We had a mountain of data, thanks to our heroic extraction efforts (see Chapter 3). But hold on to your hats, because this data was a mixed bag – some useful customer info, some random scribbles, and a whole lot of stuff we just didn’t need. It was time for a data detox!

Filtering became our new best friend. Think of it like sorting through a messy toolbox. We started with big picture stuff (coarse-grained scoping) when we extracted the data. Now, it was time to get detailed (fine-grained scoping).

Here’s how we tackled the filtering challenge:

  • Focus on the Stars: Imagine the most frequent customer orders as the shiny new tools in our toolbox. We decided to focus on the top 10 most common activities (ordering, waiting, receiving lemonade) to keep things manageable for our data spy. The rest could wait in the back of the shed (for now).
  • Iteration is Key: Filtering wasn’t a one-time thing. As our data spy started analyzing the clean data, it pointed us towards new areas to focus on. It was like a detective following leads, constantly refining our filter based on new insights.
Focus

With the data sparkling clean (well, mostly clean), it was finally time to unleash the real power of our data spy (Process Mining) in the next chapter! We’d explore different techniques like discovery, conformance, and enhancement to diagnose our lemonade stand’s problems and become the most efficient lemonade operation on the block!

4: The Data Makeover

Our data detox (Chapter 4) did wonders, but there was still one crucial step before unleashing our data spy (Process Mining) – the data makeover! Imagine a customer walking into our stand with a crumpled money bill. We wouldn’t reject them, but it would be a lot easier to handle if the bill was crisp and clean. That’s the idea behind data cleaning.
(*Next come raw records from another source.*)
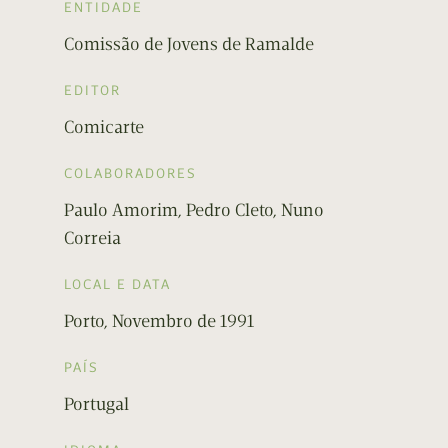
ENTIDADE
Comissão de Jovens de Ramalde
EDITOR
Comicarte
COLABORADORES
Paulo Amorim, Pedro Cleto, Nuno
Correia
LOCAL E DATA
Porto, Novembro de 1991
PAÍS
Portugal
Here’s what we needed to do:

  • Case Closed: A process is like a customer’s journey – it has a beginning, middle, and end. We needed to connect all the events related to a single customer (case) – their order, wait time, and finally, receiving their lemonade. Think of it as organizing all the receipts for a single customer visit.
  • Speaking Process: Our data wasn’t always talking the process language. Activities needed to be clearly defined as status changes for each customer’s journey (case). For example, “Customer Happy!” wasn’t specific enough. We needed a clear status like “Lemonade Delivered.”

It wasn’t the most glamorous part of the adventure, but with a little data wrangling and some clear thinking, we finally had a sparkling clean dataset! With this data that our data spy transformed, we uncover the secrets behind our long lines and turn our lemonade stand into a bubbling beacon of efficiency (and deliciousness)!